I want to use words to explore the mysteries of being a musician, of being creative, and to make sense of the world swirling around me. I write not because I have answers, but because writing helps me think, question, and make sense of the world.
Sometimes I feel successful at doing so. On other days, not so much.
My mind often plays devil’s advocate as I write—offering counterpoints or imagined objections. I try not to offend or provoke. I carefully shape sentences, avoiding the topics I know I’ll never touch.
I realize that I do not know everything there is to know about anything. Life can’t be tied into a neat bow. I am suspicious of anyone who believes it can. A friend once told me, “Life is messy,” and I return to that phrase often. It comforts me in its simplicity and its acceptance.
While working on this essay, I came across a quote by author and activist, L. R. Knost:
When life feels too big to handle, go outside. Everything looks smaller when you’re standing under the sky.

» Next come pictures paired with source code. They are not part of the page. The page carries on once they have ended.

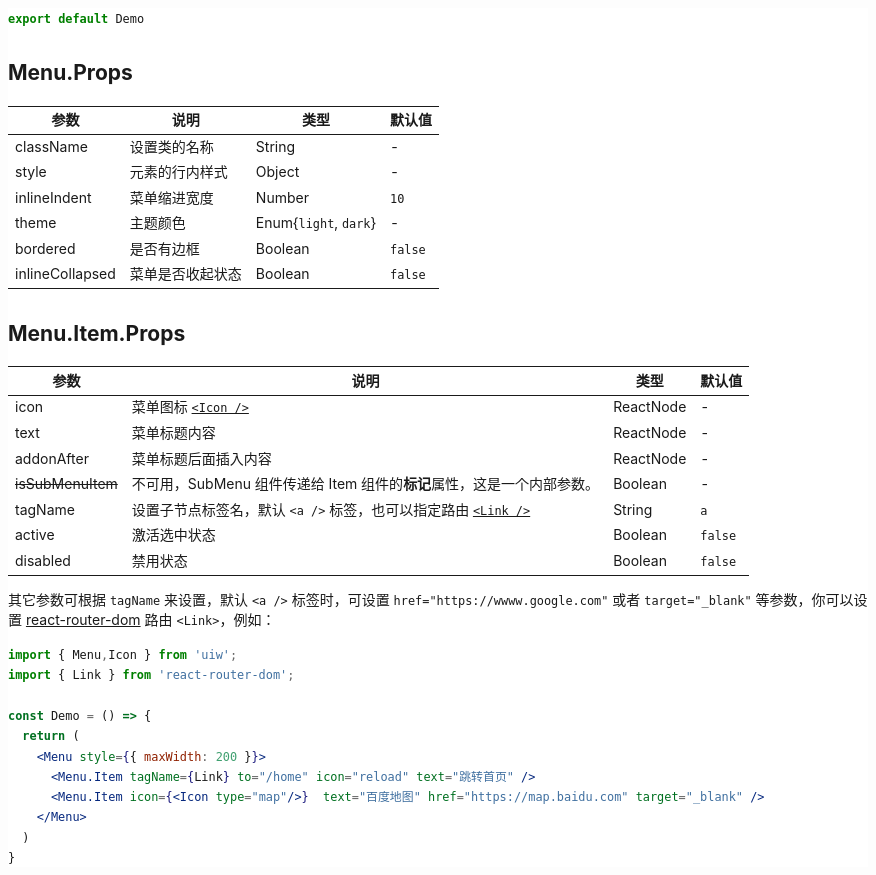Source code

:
 ```jsx mdx:preview&background=#fff&noScroll=true&codeSandbox=true&codePen=true
export default Demo
```

## Menu.Props

| 参数 | 说明 | 类型 | 默认值 |
|--------- |-------- |--------- |-------- |
| className | 设置类的名称 | String | - |
| style | 元素的行内样式 | Object | - |
| inlineIndent | 菜单缩进宽度 | Number | `10` |
| theme | 主题颜色 | Enum{`light`, `dark`} | - |
| bordered | 是否有边框 | Boolean | `false` |
| inlineCollapsed | 菜单是否收起状态 | Boolean | `false` |


## Menu.Item.Props

| 参数 | 说明 | 类型 | 默认值 |
|--------- |-------- |--------- |-------- |
| icon | 菜单图标 [`<Icon />`](#/components/icon)| ReactNode | - |
| text | 菜单标题内容 | ReactNode | - |
| addonAfter | 菜单标题后面插入内容 | ReactNode | - |
| ~~isSubMenuItem~~ | 不可用，SubMenu 组件传递给 Item 组件的**标记**属性，这是一个内部参数。 | Boolean | - |
| tagName | 设置子节点标签名，默认 `<a />` 标签，也可以指定路由 [`<Link />`](https://reacttraining.com/react-router/web/api/Link) | String | `a` |
| active | 激活选中状态 | Boolean | `false` |
| disabled | 禁用状态 | Boolean | `false` |

其它参数可根据 `tagName` 来设置，默认 `<a />` 标签时，可设置 `href="https://wwww.google.com"` 或者 `target="_blank"` 等参数，你可以设置 [react-router-dom](https://github.com/ReactTraining/react-router) 路由 `<Link>`，例如：

```jsx
import { Menu,Icon } from 'uiw';
import { Link } from 'react-router-dom';

const Demo = () => {
  return (
    <Menu style={{ maxWidth: 200 }}>
      <Menu.Item tagName={Link} to="/home" icon="reload" text="跳转首页" />
      <Menu.Item icon={<Icon type="map"/>}  text="百度地图" href="https://map.baidu.com" target="_blank" />
    </Menu>
  )
}
```
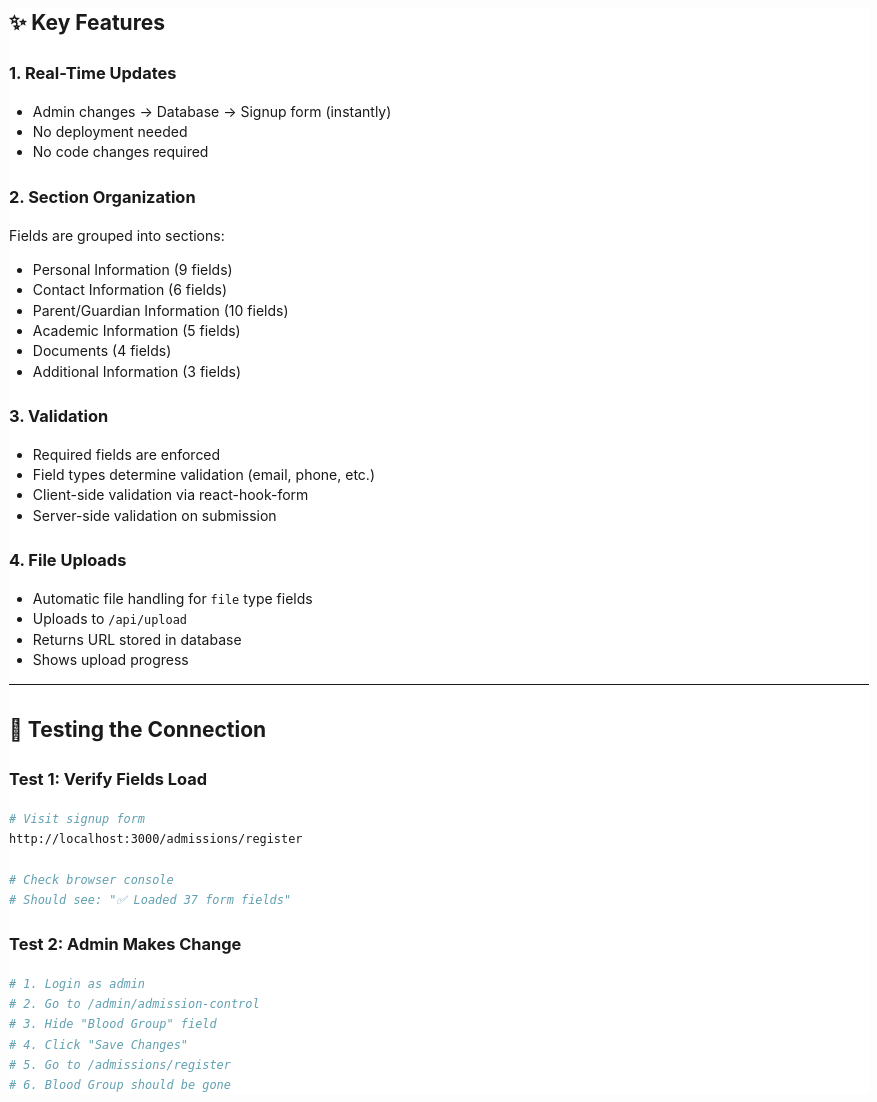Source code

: 
## ✨ Key Features

### 1. **Real-Time Updates**
- Admin changes → Database → Signup form (instantly)
- No deployment needed
- No code changes required

### 2. **Section Organization**
Fields are grouped into sections:
- Personal Information (9 fields)
- Contact Information (6 fields)
- Parent/Guardian Information (10 fields)
- Academic Information (5 fields)
- Documents (4 fields)
- Additional Information (3 fields)

### 3. **Validation**
- Required fields are enforced
- Field types determine validation (email, phone, etc.)
- Client-side validation via react-hook-form
- Server-side validation on submission

### 4. **File Uploads**
- Automatic file handling for `file` type fields
- Uploads to `/api/upload`
- Returns URL stored in database
- Shows upload progress

---

## 🧪 Testing the Connection

### Test 1: Verify Fields Load
```bash
# Visit signup form
http://localhost:3000/admissions/register

# Check browser console
# Should see: "✅ Loaded 37 form fields"
```

### Test 2: Admin Makes Change
```bash
# 1. Login as admin
# 2. Go to /admin/admission-control
# 3. Hide "Blood Group" field
# 4. Click "Save Changes"
# 5. Go to /admissions/register
# 6. Blood Group should be gone
```
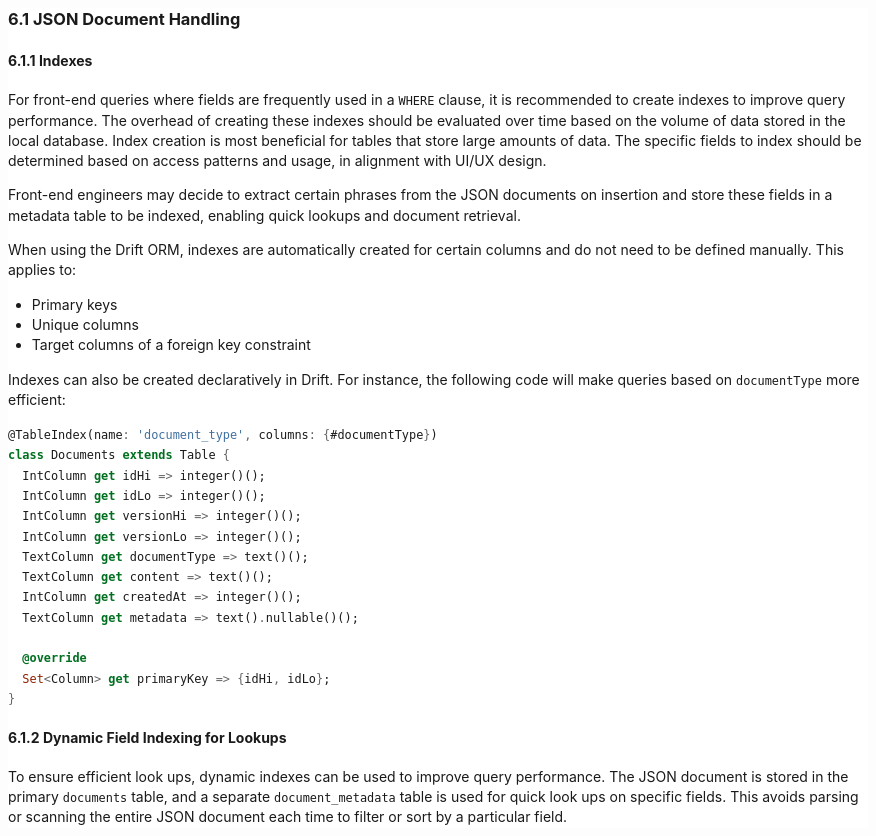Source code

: ### **6.1 JSON Document Handling**

#### **6.1.1 Indexes**

For front-end queries where fields are frequently used in a `WHERE` clause, it is recommended to create indexes to improve query
performance.
The overhead of creating these indexes should be evaluated over time based on the volume of data stored in the local
database.
Index creation is most beneficial for tables that store large amounts of data.
The specific fields to index should be
determined based on access patterns and usage, in alignment with UI/UX design.

Front-end engineers may decide to extract certain phrases from the JSON documents on insertion and store these fields in a metadata
table to be indexed, enabling quick lookups and document retrieval.

When using the Drift ORM, indexes are automatically created for certain columns and do not need to be defined manually.
This applies to:

* Primary keys
* Unique columns
* Target columns of a foreign key constraint

Indexes can also be created declaratively in Drift.
For instance, the following code will make queries based on `documentType` more efficient:

```dart
@TableIndex(name: 'document_type', columns: {#documentType})
class Documents extends Table {
  IntColumn get idHi => integer()();
  IntColumn get idLo => integer()();
  IntColumn get versionHi => integer()();
  IntColumn get versionLo => integer()();
  TextColumn get documentType => text()();
  TextColumn get content => text()();
  IntColumn get createdAt => integer()();
  TextColumn get metadata => text().nullable()();

  @override
  Set<Column> get primaryKey => {idHi, idLo};
}

```

#### **6.1.2 Dynamic Field Indexing for Lookups**

To ensure efficient look ups, dynamic indexes can be used to improve query performance.
The JSON document is stored in the primary
`documents` table, and a separate `document_metadata` table is used for quick look ups on specific fields.
This avoids parsing or
scanning the entire JSON document each time to filter or sort by a particular field.
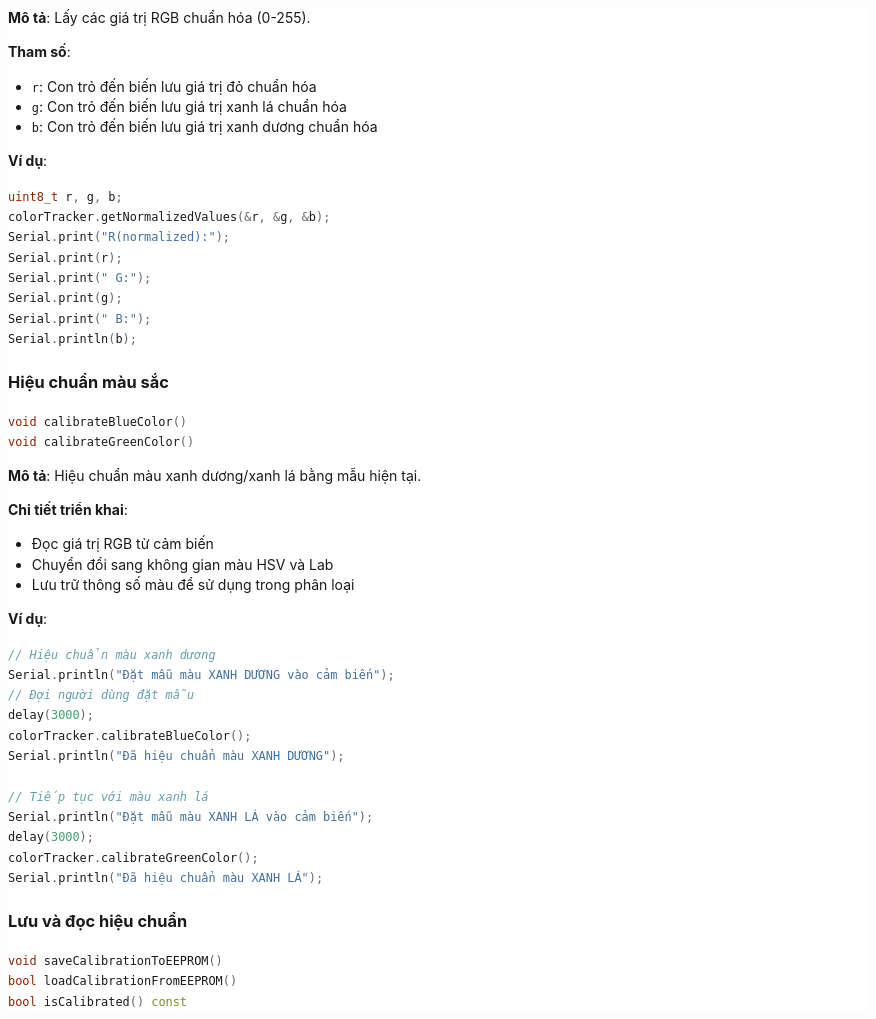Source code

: **Mô tả**: Lấy các giá trị RGB chuẩn hóa (0-255).

**Tham số**:
- `r`: Con trỏ đến biến lưu giá trị đỏ chuẩn hóa
- `g`: Con trỏ đến biến lưu giá trị xanh lá chuẩn hóa
- `b`: Con trỏ đến biến lưu giá trị xanh dương chuẩn hóa

**Ví dụ**:
```cpp
uint8_t r, g, b;
colorTracker.getNormalizedValues(&r, &g, &b);
Serial.print("R(normalized):");
Serial.print(r);
Serial.print(" G:");
Serial.print(g);
Serial.print(" B:");
Serial.println(b);
```

### Hiệu chuẩn màu sắc

```cpp
void calibrateBlueColor()
void calibrateGreenColor()
```

**Mô tả**: Hiệu chuẩn màu xanh dương/xanh lá bằng mẫu hiện tại.

**Chi tiết triển khai**:
- Đọc giá trị RGB từ cảm biến
- Chuyển đổi sang không gian màu HSV và Lab
- Lưu trữ thông số màu để sử dụng trong phân loại

**Ví dụ**:
```cpp
// Hiệu chuẩn màu xanh dương
Serial.println("Đặt mẫu màu XANH DƯƠNG vào cảm biến");
// Đợi người dùng đặt mẫu
delay(3000);
colorTracker.calibrateBlueColor();
Serial.println("Đã hiệu chuẩn màu XANH DƯƠNG");

// Tiếp tục với màu xanh lá
Serial.println("Đặt mẫu màu XANH LÁ vào cảm biến");
delay(3000);
colorTracker.calibrateGreenColor();
Serial.println("Đã hiệu chuẩn màu XANH LÁ");
```

### Lưu và đọc hiệu chuẩn

```cpp
void saveCalibrationToEEPROM()
bool loadCalibrationFromEEPROM()
bool isCalibrated() const
```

I get the same feeling standing on the shore, looking out at the ocean. The vastness of the sky and ocean is humbling. It puts things into perspective. It does not minimize our struggles, but reminds us we are part of something larger.
Our lives may not feel meaningful in the grand scheme of the world. But I would argue that we are important—every one of us. Each of us makes a mark on the people and the world around us.
What is my point? Simply to acknowledge that writing is hard work? To apologize for my lack of an essay every week? Admitting that sometimes, I feel too small for the ideas I want to chase? Maybe. Or perhaps this is a pep talk—for myself, and for anyone else who finds creativity daunting.
I am reminded of Anne Lamott’s story in Bird by Bird.
Thirty years ago my older brother, who was ten years old at the time, was trying to get a report written on birds that he’d had three months to write, which was due the next day. We were out at our family cabin in Bolinas, and he was at the kitchen table close to tears, surrounded by binder paper and pencils and unopened books about birds, immobilized by the hugeness of the task ahead. Then my father sat down beside him put his arm around my brother’s shoulder, and said, “Bird by bird, buddy. Just take it bird by bird.”
— Anne Lamott (b. 1954) American novelist and nonfiction writer
That’s how writing works. That’s how life works.
Drop by drop. Star by star. Bird by bird.
Word by word.
We are small in the context of the entire history of the world. We are important as this is the only life we have. We inhabit both realities. Whatever creative endeavor we undertake is important. We are important.